Aurora mengambil kentang lalu melahap dengan santai. Aran balik badan dan kembali ke kursi. Pandanganya terus mengarah ke wanita itu. Ketika itu ponsel Aurora berbunyi, tingkahnya cukup mencurigakan dan menarik perhatian Aran. Aurora terlihat bahagia ketika seseorang berbicara dengan orang di telepon tersebut. Terlihat sesekali Aurora tertawa tanpa beban, berbeda jika ia bertemu dengannya, pikiran Aran mulai negatif.

"Apa jangan-jangan Aurora selingkuh?"

Pikiran tersebut mulai muncul di benak Aran. Usai menerima telepon itu. Aurora sempat menatap Aran seolah ada kebencian, lalu wanita itu pergi. Beberapa orang di area tersebut mulai bisik-bisik tentang Aurora dan Aran.

"Kenapa mereka?"

"Apa mereka sedang berantem atau putus?"

Suara-suara tak jelas itu mengundang Aran melihat sekumpulan laki-laki yang sedang membicarakan Aran. Aran menatap mereka tajam hingga mereka menyadari dan berhenti bersuara.

"Ada yang gak beres sama Aurora."

"Saya pikir begitu," sambung Angku.

"Gua harus selidiki," gumam Aran. "Hem sebaik Mas ikuti waktu dia pergi. Mungkin nanti malam dia pergi. Coba ikuti diem-diem!" 

Aran melirik Angku. Ia beberapa kali mengangguk lalu tersenyum. Aran menepuk pundak Angku dengan keras.

"Ide lu emang keren. Gua demen gaya lu."

Angku justru meringis ngelus-ngelus pundak. Melihat Angku kesakitan Aran berhenti kemudian terucap kalimat permintaan maaf.

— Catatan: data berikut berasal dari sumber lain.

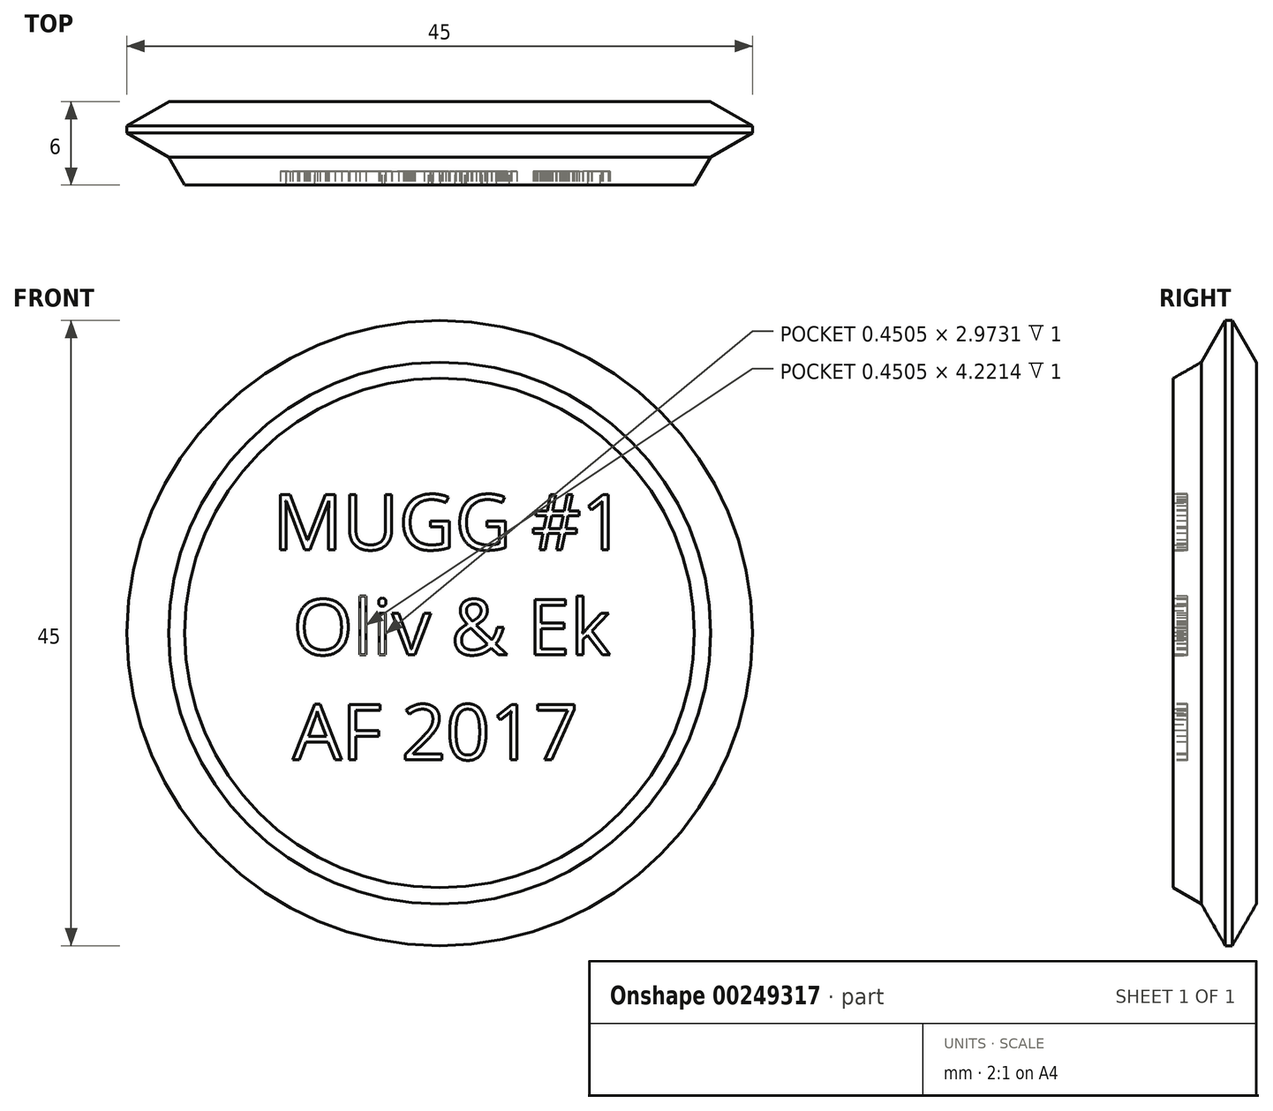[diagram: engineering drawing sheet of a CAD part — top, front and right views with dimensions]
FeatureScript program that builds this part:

"Maaf, gak sengaja, saking seneng soalnya." Aran nyengir.

"Padahal waktu jadian kek gak seseneng ini dah," ujar Angku.

"Kok tau?"

"Bodo."

Angku sedikit jengkel. Kemudian dia menghabiskan minuman. Melihat minuman Angku habis, Aran menyodorkan minuman miliknya. Angku menoleh, Aran justru menambahkan piring yang belum tersentuh olehnya.

"Gimana, ilang sakitnya?

"Hehe oke juga." Angku menyambar pemberian tersebut. Aran memangku kedua tangannya di meja sambil menatap Angku yang sedang asyik makan. Sedangkan pikirannya fokus pada rencananya nanti malam.

Usai menghabiskan makanan tersebut, Aran membayar semua tagihan. Setelah itu mereka menuju ke kantor. Saat melintas di depan Aurora ia menatap tajam namun langkahnya terus bergerak. Aurora terlihat sedang asyik ngobrol dengan seseorang, wajahnya berseri-seri sambil jarinya memainkan rambut. Angku mendorong Aran yang langkahnya melambat. Aurora sempat melirik mereka namun acuh tak acuh.